'''

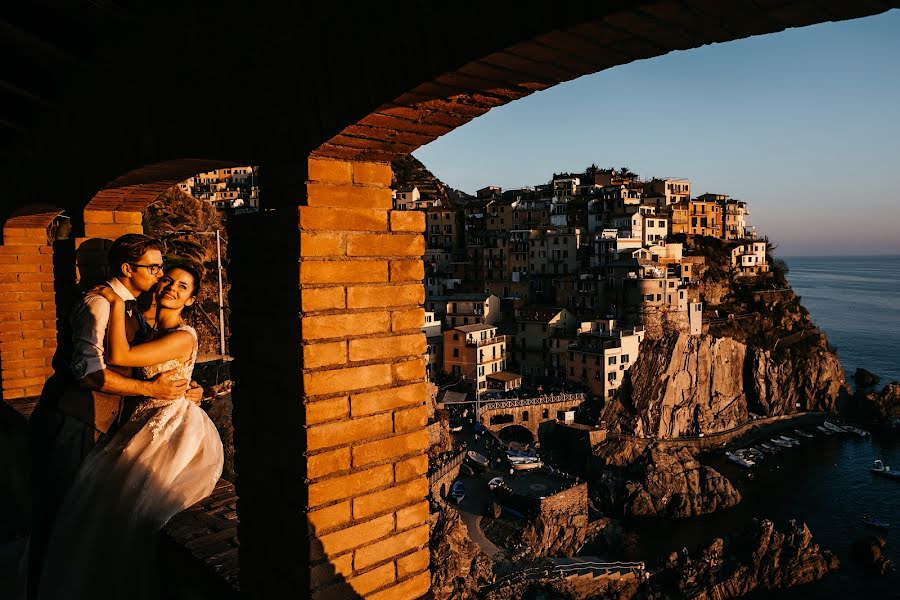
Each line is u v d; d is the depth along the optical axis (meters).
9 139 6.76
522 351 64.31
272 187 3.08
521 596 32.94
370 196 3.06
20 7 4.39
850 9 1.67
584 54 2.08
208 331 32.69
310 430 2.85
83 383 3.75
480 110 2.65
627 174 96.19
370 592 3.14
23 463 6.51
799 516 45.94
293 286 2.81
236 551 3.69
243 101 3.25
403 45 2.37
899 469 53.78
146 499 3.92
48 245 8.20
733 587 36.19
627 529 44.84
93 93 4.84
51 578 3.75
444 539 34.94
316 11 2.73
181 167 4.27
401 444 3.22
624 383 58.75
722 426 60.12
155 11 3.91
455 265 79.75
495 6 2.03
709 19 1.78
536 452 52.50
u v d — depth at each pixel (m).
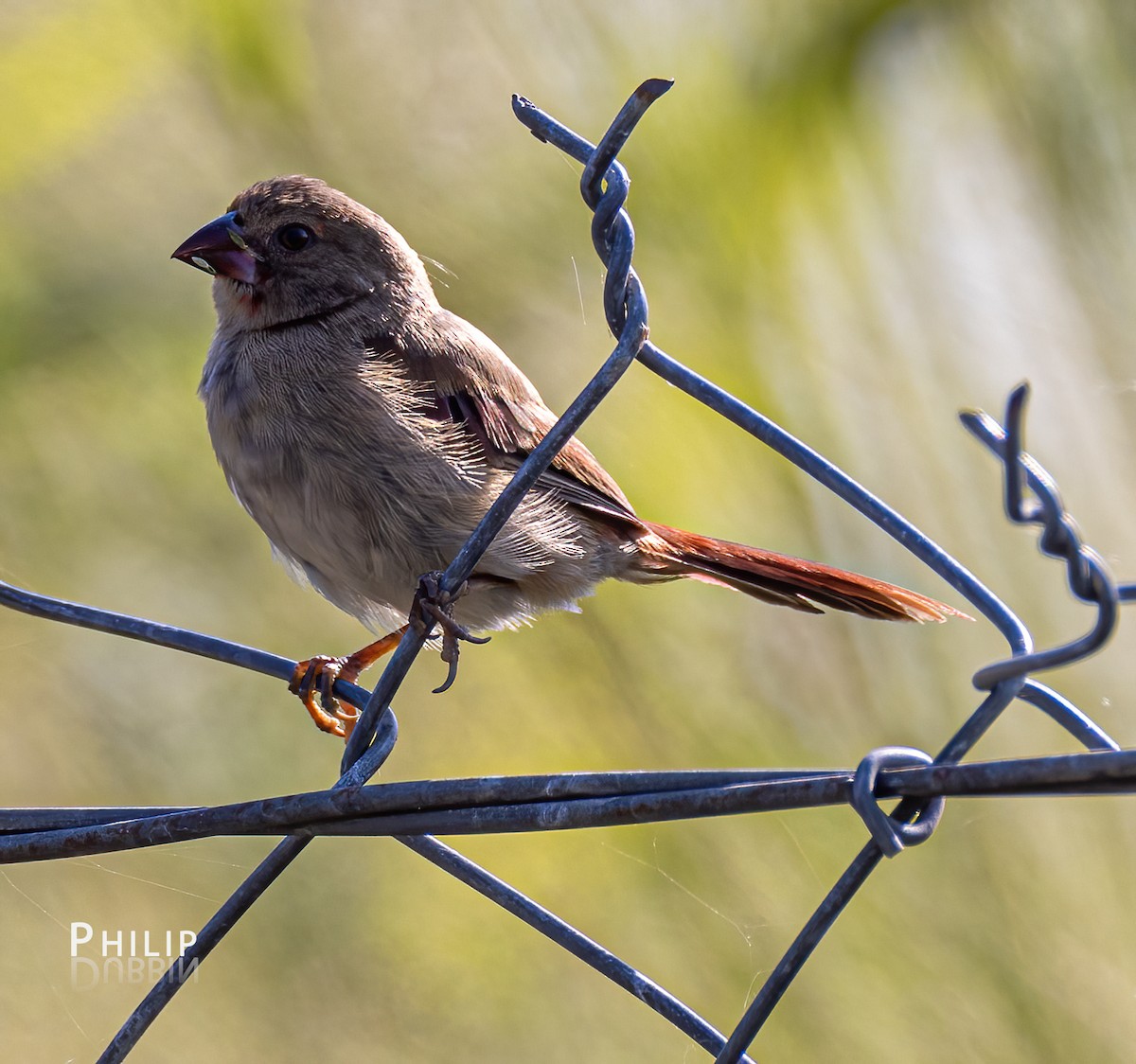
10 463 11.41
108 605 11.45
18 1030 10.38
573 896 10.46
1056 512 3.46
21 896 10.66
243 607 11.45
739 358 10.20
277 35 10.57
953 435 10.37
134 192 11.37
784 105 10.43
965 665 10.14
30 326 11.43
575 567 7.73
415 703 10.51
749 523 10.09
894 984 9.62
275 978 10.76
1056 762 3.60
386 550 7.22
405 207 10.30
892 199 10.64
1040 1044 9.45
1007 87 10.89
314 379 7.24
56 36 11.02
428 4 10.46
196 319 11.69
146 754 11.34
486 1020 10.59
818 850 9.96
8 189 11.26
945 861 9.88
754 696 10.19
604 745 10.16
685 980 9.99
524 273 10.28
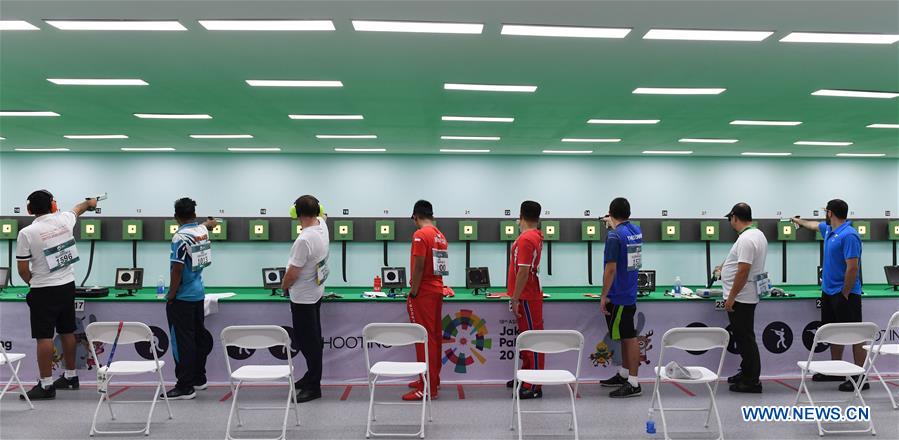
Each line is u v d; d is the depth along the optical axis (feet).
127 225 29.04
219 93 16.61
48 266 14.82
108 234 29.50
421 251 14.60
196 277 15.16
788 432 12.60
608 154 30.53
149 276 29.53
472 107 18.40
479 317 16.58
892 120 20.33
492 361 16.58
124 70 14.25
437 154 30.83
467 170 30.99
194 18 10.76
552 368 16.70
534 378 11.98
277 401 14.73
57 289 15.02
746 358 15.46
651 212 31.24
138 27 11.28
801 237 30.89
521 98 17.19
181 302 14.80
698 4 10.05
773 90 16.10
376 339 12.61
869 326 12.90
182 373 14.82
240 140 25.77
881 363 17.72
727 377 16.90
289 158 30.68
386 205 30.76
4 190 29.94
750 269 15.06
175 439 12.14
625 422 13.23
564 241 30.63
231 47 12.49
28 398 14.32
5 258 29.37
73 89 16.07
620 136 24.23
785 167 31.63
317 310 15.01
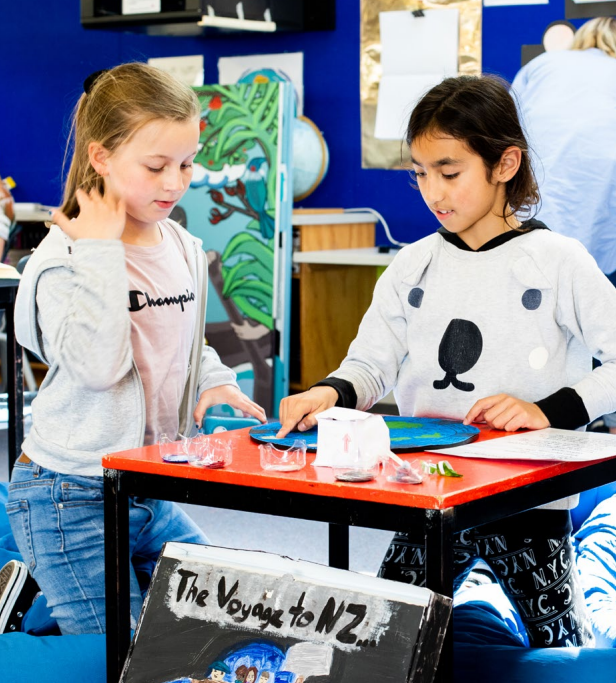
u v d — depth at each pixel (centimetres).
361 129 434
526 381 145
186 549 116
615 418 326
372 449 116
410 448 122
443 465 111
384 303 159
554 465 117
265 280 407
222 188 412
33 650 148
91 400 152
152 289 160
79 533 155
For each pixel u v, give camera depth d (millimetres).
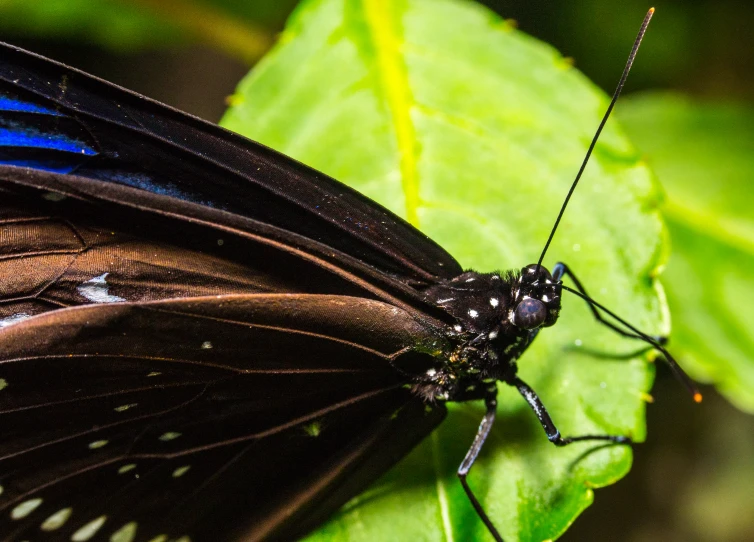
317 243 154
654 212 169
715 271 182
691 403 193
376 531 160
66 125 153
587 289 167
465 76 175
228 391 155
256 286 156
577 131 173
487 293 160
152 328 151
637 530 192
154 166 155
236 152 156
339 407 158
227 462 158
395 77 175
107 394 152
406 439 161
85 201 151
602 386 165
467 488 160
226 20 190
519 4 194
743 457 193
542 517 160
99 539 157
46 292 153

'''

◆ WHAT IS NEEDED ◆
Reproduce the lines above, beginning at the line with "480 110 2.65" and stopping after the line with "155 11 3.91", exactly as they are.

◆ ANSWER BOX ◆
480 110 2.65
627 174 96.19
370 592 3.14
23 463 6.51
799 516 45.94
293 286 2.81
236 551 3.69
243 101 3.25
403 45 2.37
899 469 53.78
146 499 3.92
48 245 8.20
733 587 36.19
627 529 44.84
93 93 4.84
51 578 3.75
444 539 34.94
316 11 2.73
181 167 4.27
401 444 3.22
624 383 58.75
722 426 60.12
155 11 3.91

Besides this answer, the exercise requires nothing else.